Reproduce the entries exactly, but keep the pictures out of the copy.

(Saved entries)
---------------
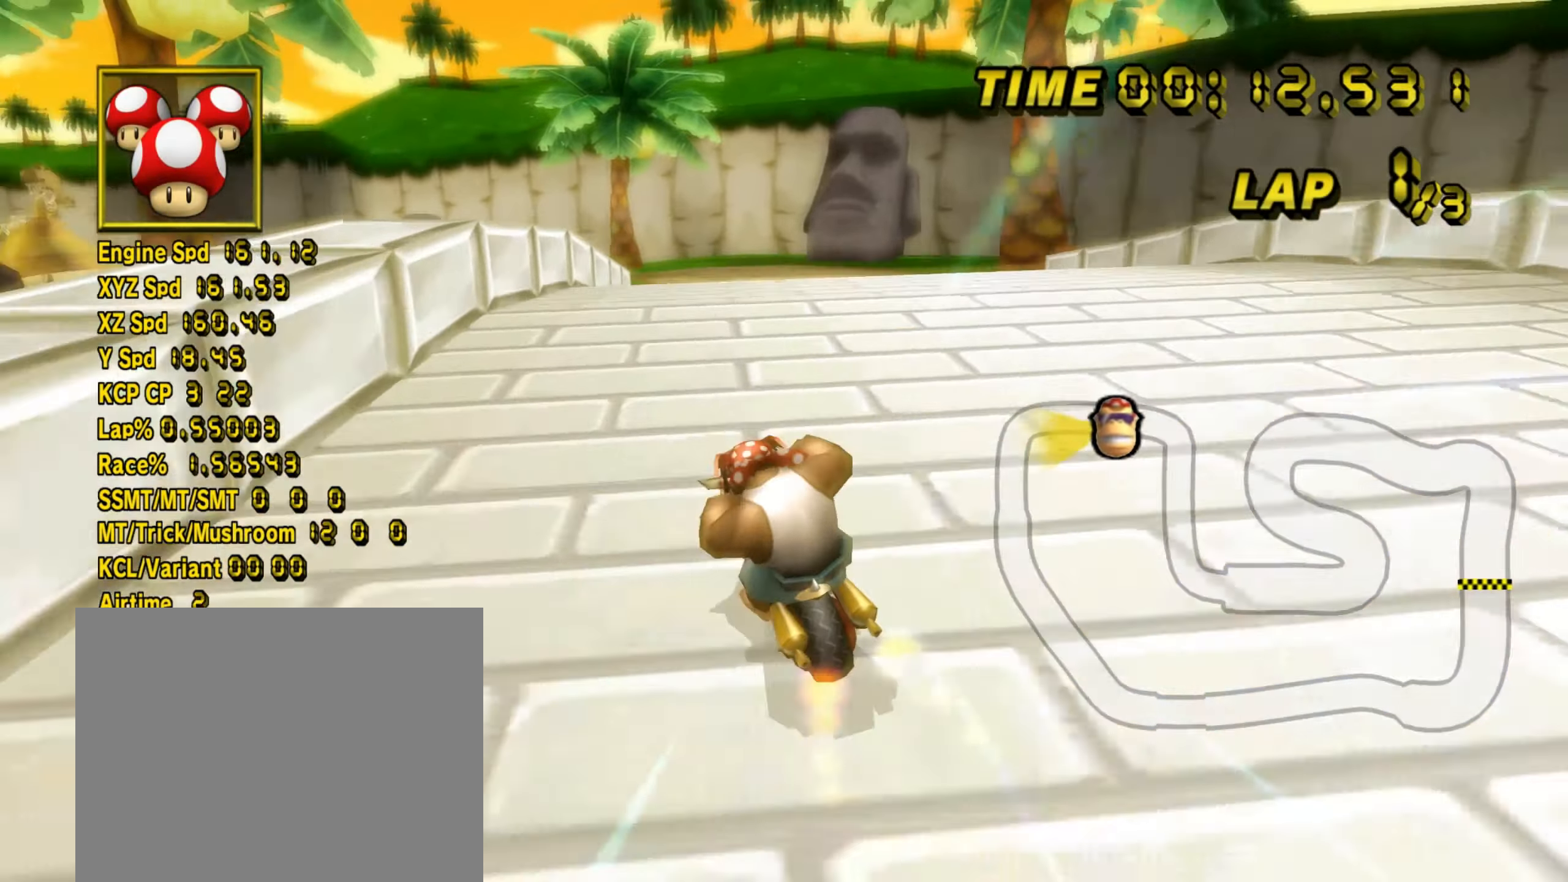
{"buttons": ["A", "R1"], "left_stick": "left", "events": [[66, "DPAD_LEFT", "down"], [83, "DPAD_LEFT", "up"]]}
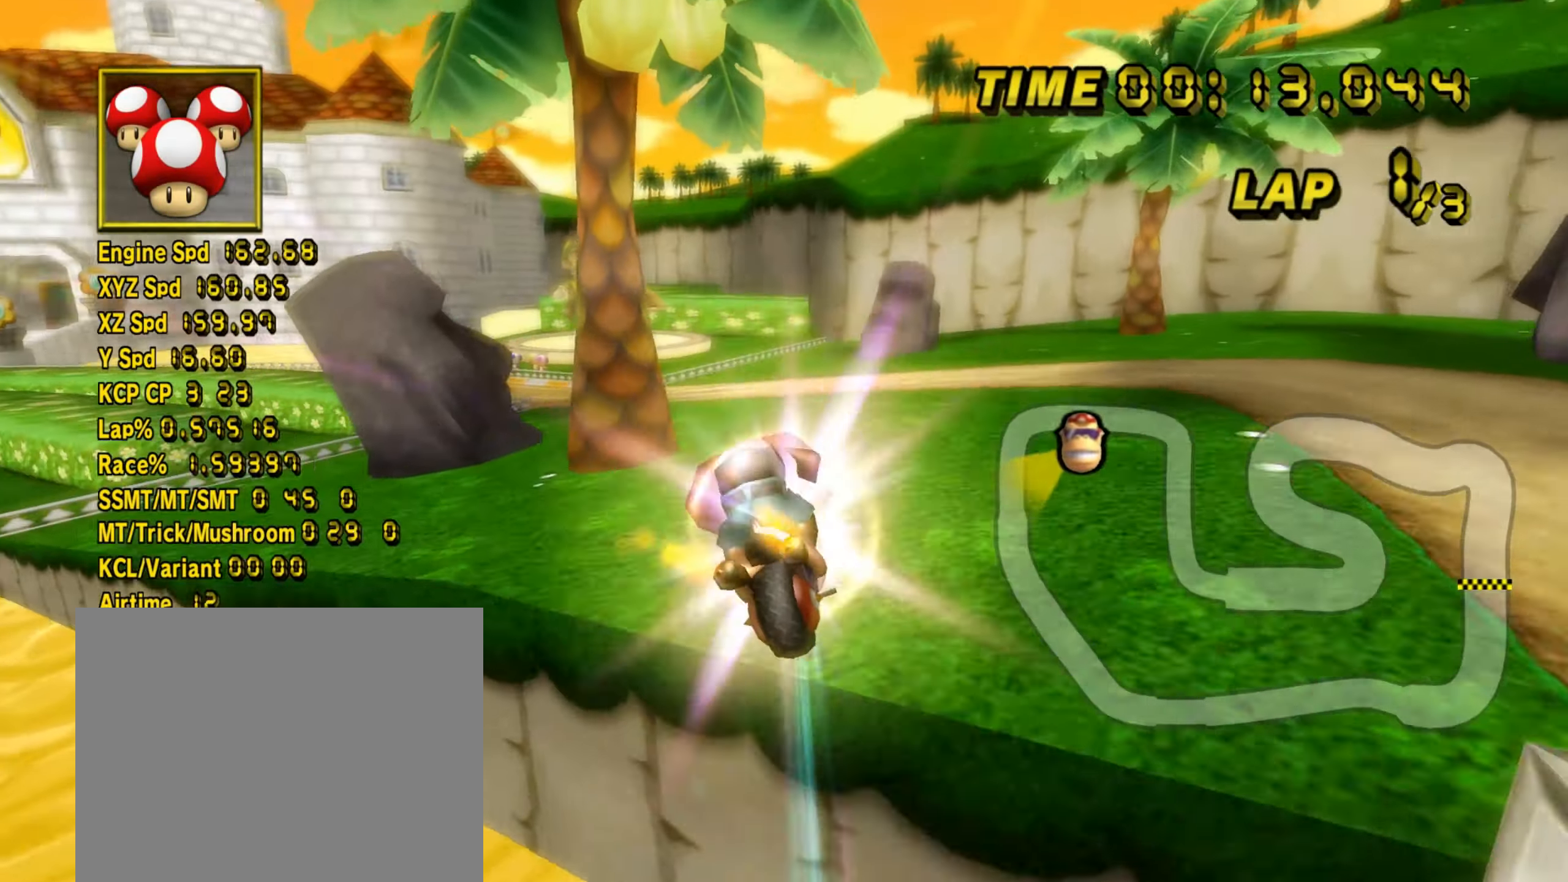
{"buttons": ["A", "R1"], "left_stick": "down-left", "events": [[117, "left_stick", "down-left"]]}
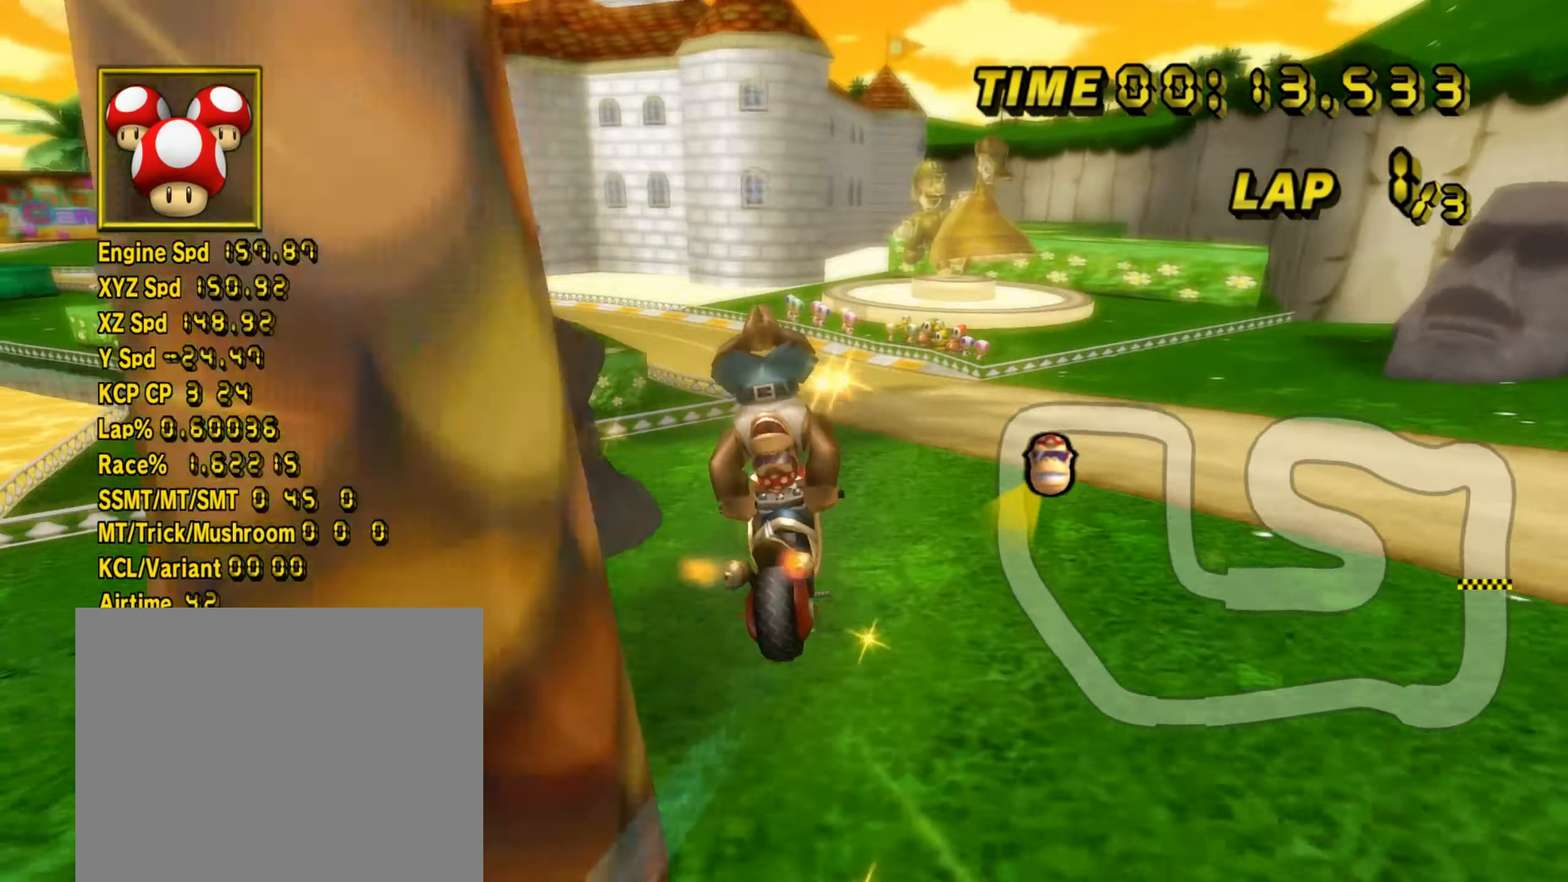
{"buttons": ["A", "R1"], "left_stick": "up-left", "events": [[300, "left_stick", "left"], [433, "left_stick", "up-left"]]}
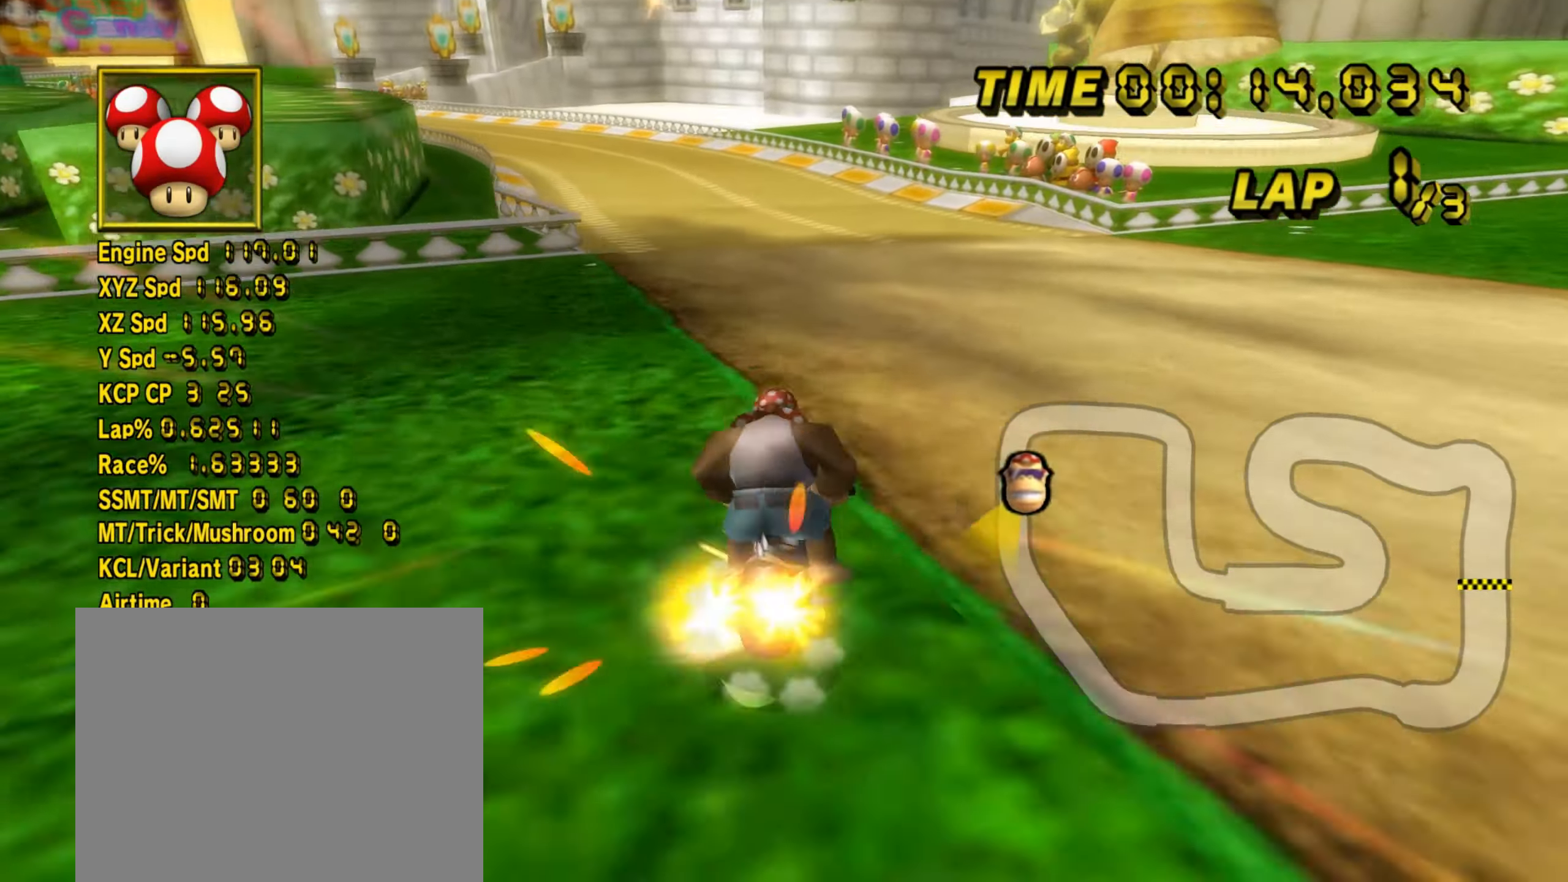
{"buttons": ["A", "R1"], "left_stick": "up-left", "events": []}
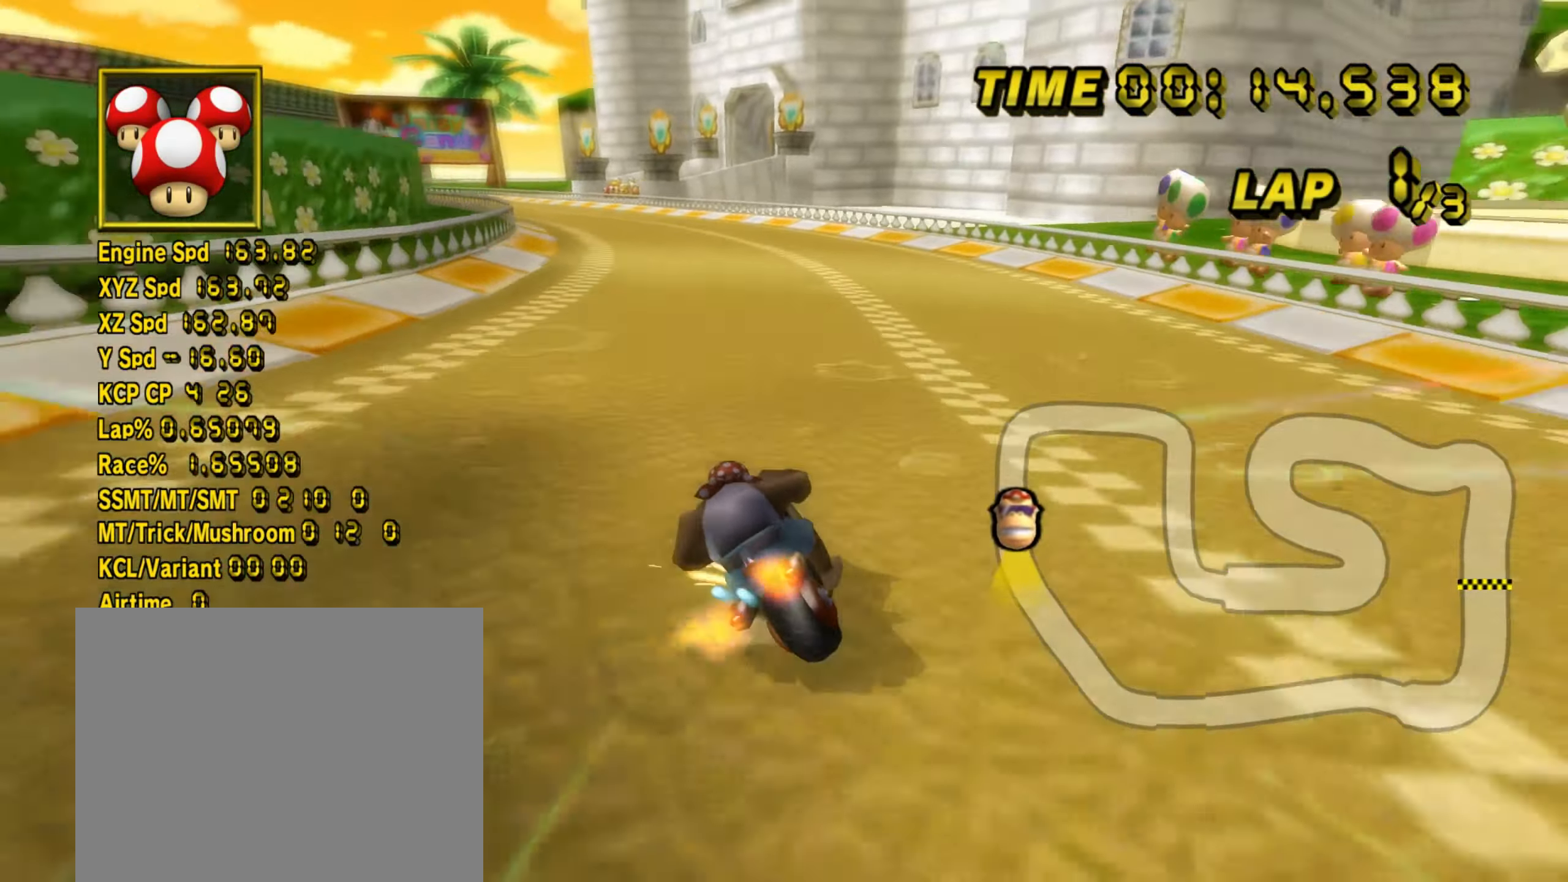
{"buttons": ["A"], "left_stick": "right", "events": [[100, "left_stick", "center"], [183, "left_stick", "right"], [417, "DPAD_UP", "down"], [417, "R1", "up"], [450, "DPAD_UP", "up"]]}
---------------
> [RESPONSE TO THIS EXERCISE]
{"buttons": ["A", "R1"], "left_stick": "left", "events": [[66, "DPAD_LEFT", "down"], [83, "DPAD_LEFT", "up"]]}
{"buttons": ["A", "R1"], "left_stick": "down-left", "events": [[117, "left_stick", "down-left"]]}
{"buttons": ["A", "R1"], "left_stick": "up-left", "events": [[300, "left_stick", "left"], [433, "left_stick", "up-left"]]}
{"buttons": ["A", "R1"], "left_stick": "up-left", "events": []}
{"buttons": ["A"], "left_stick": "right", "events": [[100, "left_stick", "center"], [183, "left_stick", "right"], [417, "DPAD_UP", "down"], [417, "R1", "up"], [450, "DPAD_UP", "up"]]}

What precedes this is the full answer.